Collected material

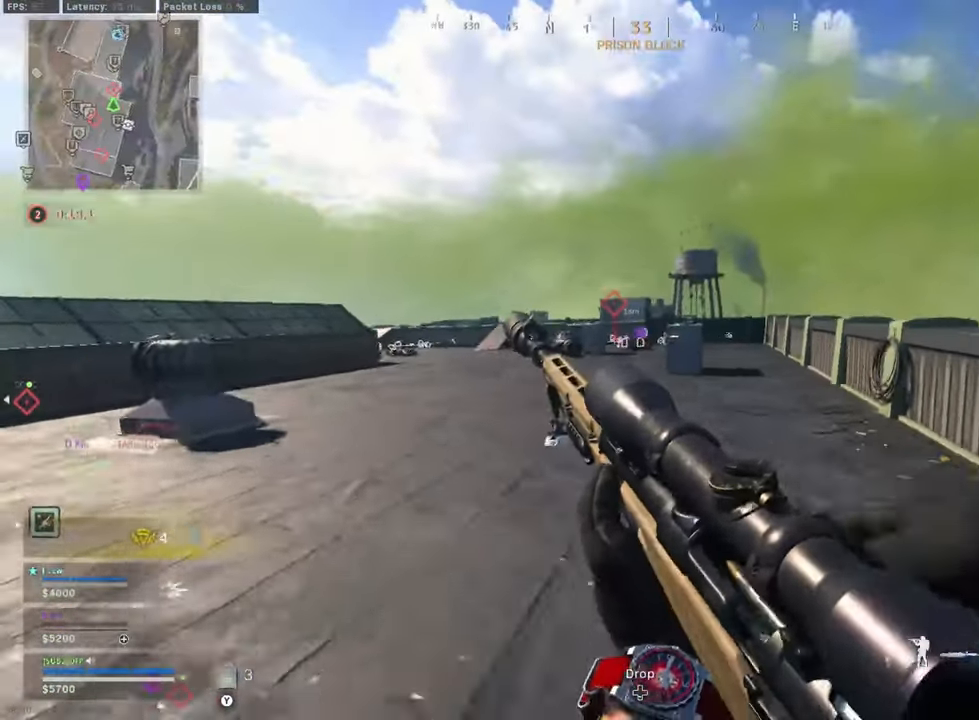
{"buttons": [], "left_stick": "right", "right_stick": "left", "events": [[83, "left_stick", "center"], [458, "right_stick", "left"], [500, "left_stick", "right"]]}
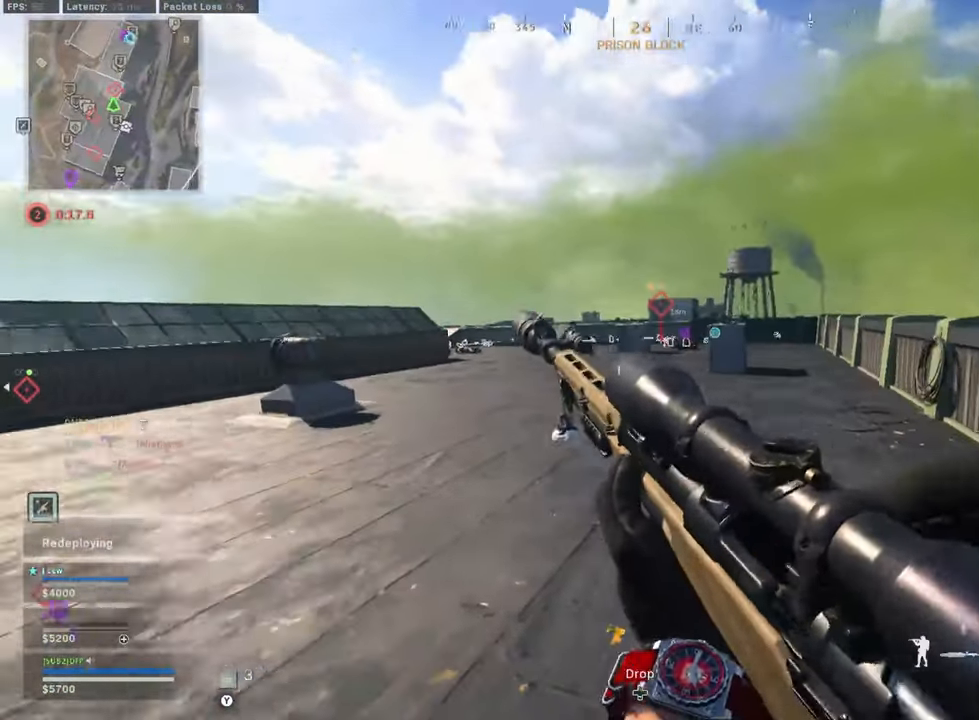
{"buttons": [], "left_stick": "right", "right_stick": "left", "events": [[208, "left_stick", "left"], [333, "Y", "down"], [333, "left_stick", "center"], [333, "right_stick", "up-left"], [375, "Y", "up"], [417, "left_stick", "right"], [458, "Y", "down"], [500, "Y", "up"], [500, "right_stick", "left"]]}
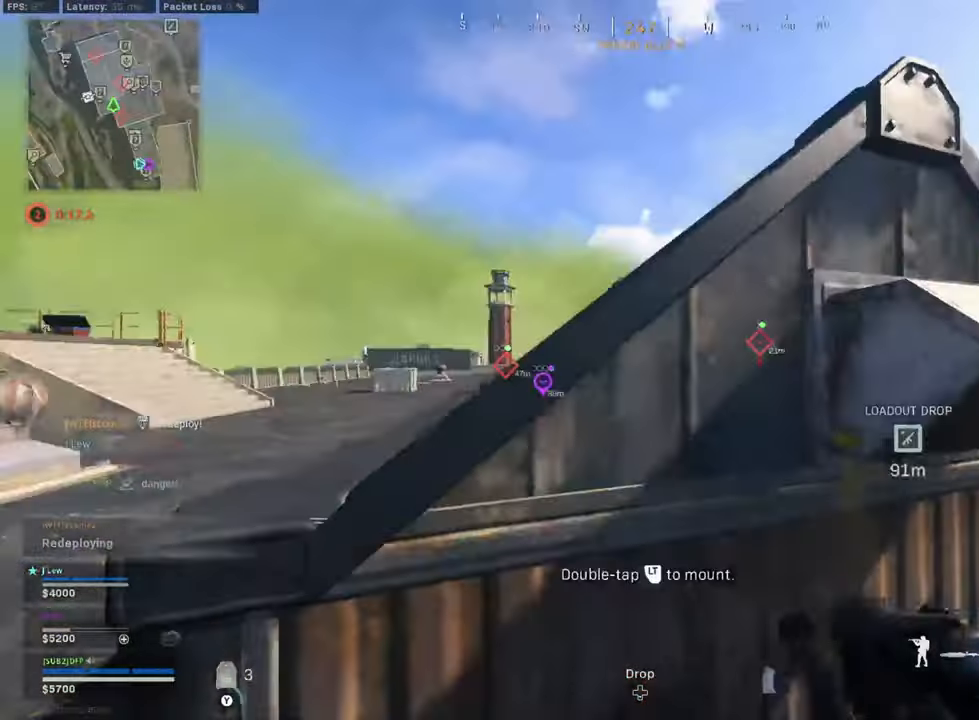
{"buttons": [], "left_stick": "right", "right_stick": "center", "events": [[167, "right_stick", "center"]]}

What you are asked to do
Repeat the material exactly. Any picture in it should be dropped.

Finished task
{"buttons": [], "left_stick": "right", "right_stick": "left", "events": [[83, "left_stick", "center"], [458, "right_stick", "left"], [500, "left_stick", "right"]]}
{"buttons": [], "left_stick": "right", "right_stick": "left", "events": [[208, "left_stick", "left"], [333, "Y", "down"], [333, "left_stick", "center"], [333, "right_stick", "up-left"], [375, "Y", "up"], [417, "left_stick", "right"], [458, "Y", "down"], [500, "Y", "up"], [500, "right_stick", "left"]]}
{"buttons": [], "left_stick": "right", "right_stick": "center", "events": [[167, "right_stick", "center"]]}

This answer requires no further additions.